The truth is, our brains are not meant to do more than one thing at a time. A Stanford University study found multi-tasking is actually less productive than doing one thing at a time. The research showed when people are regularly overloaded with information, especially electronic information, they cannot pay attention, recall information, or switch tasks as well as those who complete one task at a time.
Those who think they have a gift for multi-tasking are just kidding themselves. The Stanford study compared people based on how much they multi-task and their belief that they perform well. The results showed that heavy multi-taskers were actually worse at multi-tasking than those who preferred to do one thing at a time. It also showed multi-taskers had more trouble getting organized and filtering out unnecessary information and were slower at switching from task to task.

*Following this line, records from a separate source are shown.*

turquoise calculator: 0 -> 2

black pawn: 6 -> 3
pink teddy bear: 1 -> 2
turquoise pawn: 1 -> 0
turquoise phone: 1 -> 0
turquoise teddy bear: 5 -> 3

Additional research at the University of London showed multi-tasking actually lowers IQ. They studied people multi-tasking during activities that require thinking and found men lose about 10 IQ points while they multi-task (women are less affected). At first, the research suggested this effect was temporary, but new research by the University of Sussex found that heavy multi-taskers have less brain density in the area of the brain responsible for understanding, empathy, and emotional control.

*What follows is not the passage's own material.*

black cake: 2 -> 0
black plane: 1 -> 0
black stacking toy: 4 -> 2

Professional drivers become so good at frequent driving tasks they don’t have to think about doing them, such as using the turning indicator or checking mirrors before changing lanes. You do it without conscious effort. But if you add another task—talking on your phone, listening to your GPS, eating—you put pressure on your brain to keep the automatic processes going plus do the other things. The more pressure you apply, the more errors you’ll make and the less ability you’ll have to perform the task well.
Clearly, multi-tasking behind the wheel—or driving while distracted—is not a good practice. Just driving requires a lot from your brain—it’s busy understanding your surroundings, coordinating your movements, remembering related experiences, and analyzing options for things that could happen.
The need to pay attention keeps your prefrontal cortex active while you drive. That section spans both sides of the brain, which work together to keep you focused. But when you divide your focus, you force the two sides to work separately. You lose focus; you’re distracted.
Doing two or more things at once makes your brain switch its attention frequently. The more you multi-task, the more difficult it becomes to focus on one thing. When you lose focus, getting your mind back on track takes time. When you’re steering tons of machinery down a road at 80 kph, taking five seconds to look at your phone and then refocus is like driving the length of a football field blindfolded.
In BC, distraction causes 27% of annual traffic fatalities—that’s 81 deaths. Speeding causes 94 deaths and impaired driving 78. Research has shown that you lose 50% of your awareness when you talk on a cellphone while driving and are five times more likely to crash. In a 2015 Ipsos survey, 90% of BC drivers surveyed rated texting as more dangerous than drinking and driving but 20% of them admitted doing it. Apparently, people think only other people are dangerous when they drive distracted.
Know the brain’s limitations. Don’t multi-task behind the wheel.